The deemster (judge on the Isle of Man) held that Mr Henwood was dishonest. The Court of Appeal held that Mr Henwood was not dishonest, and there was no evidence by which the deemster could have found this. Her disbelief at Mr Henwood’s oral testimony and her inferences were not enough.

==Advice==
Lord Hoffmann held Mr Henwood was liable, and the deemster had correctly applied the principles of liability for dishonest assistance. She had stated that Mr Henwood suspected the funds were misappropriated money, and (disapproving Brinks Ltd v Abu-Saleh (No 3) [1996] CLC 133) a person could know and suspect money was being misappropriated and thus be liable without knowing the money was held on trust or even knowing what a trust meant. The findings of fact could be made legitimately. With later transactions he had been informed that the director of Barlow Clowes was misappropriating clients’ money, and no inquiries were made. He held there was an element of ambiguity in Lord Hutton’s decision in Twinsectra Ltd v Yardley. When it was said that ‘what he knows would offend normally accepted standards of honest conduct’ means that what he knows was in objective fact dishonest.

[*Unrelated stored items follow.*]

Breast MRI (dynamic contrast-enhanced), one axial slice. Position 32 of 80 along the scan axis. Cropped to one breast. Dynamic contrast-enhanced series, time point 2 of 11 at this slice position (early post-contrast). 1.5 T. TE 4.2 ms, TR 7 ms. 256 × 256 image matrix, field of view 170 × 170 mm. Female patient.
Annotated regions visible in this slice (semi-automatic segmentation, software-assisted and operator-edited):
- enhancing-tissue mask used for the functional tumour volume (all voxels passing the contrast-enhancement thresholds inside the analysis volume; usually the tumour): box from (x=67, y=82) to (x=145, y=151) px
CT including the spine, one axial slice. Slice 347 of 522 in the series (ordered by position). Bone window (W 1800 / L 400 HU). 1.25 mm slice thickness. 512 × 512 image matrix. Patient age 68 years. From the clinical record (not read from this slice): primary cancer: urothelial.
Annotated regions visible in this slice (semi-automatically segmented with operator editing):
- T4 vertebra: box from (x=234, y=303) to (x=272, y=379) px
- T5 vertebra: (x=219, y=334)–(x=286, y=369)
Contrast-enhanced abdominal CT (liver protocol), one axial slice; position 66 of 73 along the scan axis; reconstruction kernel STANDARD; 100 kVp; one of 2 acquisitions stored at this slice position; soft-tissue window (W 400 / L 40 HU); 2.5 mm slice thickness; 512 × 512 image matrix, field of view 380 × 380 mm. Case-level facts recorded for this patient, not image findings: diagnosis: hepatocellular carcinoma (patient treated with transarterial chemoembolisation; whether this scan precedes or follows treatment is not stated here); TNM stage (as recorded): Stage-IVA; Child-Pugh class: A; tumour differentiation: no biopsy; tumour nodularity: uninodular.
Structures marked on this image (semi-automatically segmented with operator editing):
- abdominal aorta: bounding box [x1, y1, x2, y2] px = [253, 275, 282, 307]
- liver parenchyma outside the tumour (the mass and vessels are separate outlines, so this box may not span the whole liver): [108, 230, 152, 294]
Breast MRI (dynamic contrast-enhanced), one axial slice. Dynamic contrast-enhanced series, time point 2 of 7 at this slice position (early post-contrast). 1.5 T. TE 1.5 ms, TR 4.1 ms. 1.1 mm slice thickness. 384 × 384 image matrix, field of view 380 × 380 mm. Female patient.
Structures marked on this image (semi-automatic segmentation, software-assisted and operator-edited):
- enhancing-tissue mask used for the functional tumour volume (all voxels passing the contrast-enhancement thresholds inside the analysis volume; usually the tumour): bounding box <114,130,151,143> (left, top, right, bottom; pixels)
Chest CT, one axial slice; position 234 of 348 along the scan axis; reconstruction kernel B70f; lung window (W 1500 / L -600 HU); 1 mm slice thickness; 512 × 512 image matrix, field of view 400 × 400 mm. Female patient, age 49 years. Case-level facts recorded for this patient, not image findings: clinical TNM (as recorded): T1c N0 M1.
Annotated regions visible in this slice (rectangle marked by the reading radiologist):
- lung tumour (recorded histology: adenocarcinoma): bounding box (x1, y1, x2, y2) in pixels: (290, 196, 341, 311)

10. Such a state of mind may consist in knowledge that the transaction is one in which he cannot honestly participate (for example, a misappropriation of other people's money), or it may consist in suspicion combined with a conscious decision not to make inquiries which might result in knowledge. Although a dishonest state of mind is a subjective mental state, the standard by which the law determines whether it is dishonest is objective. If by ordinary standards a defendant’s mental state would be characterised as dishonest, it is irrelevant that the defendant judges by different standards.’

[...]

15. Their Lordships accept that there is an element of ambiguity in these remarks which may have encouraged a belief, expressed in some academic writing, that Twinsectra had departed from the law as previously understood and invited inquiry not merely into the defendant’s mental state about the nature of the transaction in which he was participating but also into his views about generally acceptable standards of honesty. But they do not consider that this is what Lord Hutton meant. The reference to “what he knows would offend normally accepted standards of honest conduct” meant only that his knowledge of the transaction had to be such as to render his participation contrary to normally acceptable standards of honest conduct. It did not require that he should have had reflections about what those normally acceptable standards were.

Lord Nicholls, Lord Steyn gave concurring judgments.

Lord Walker and Lord Carswell concurred.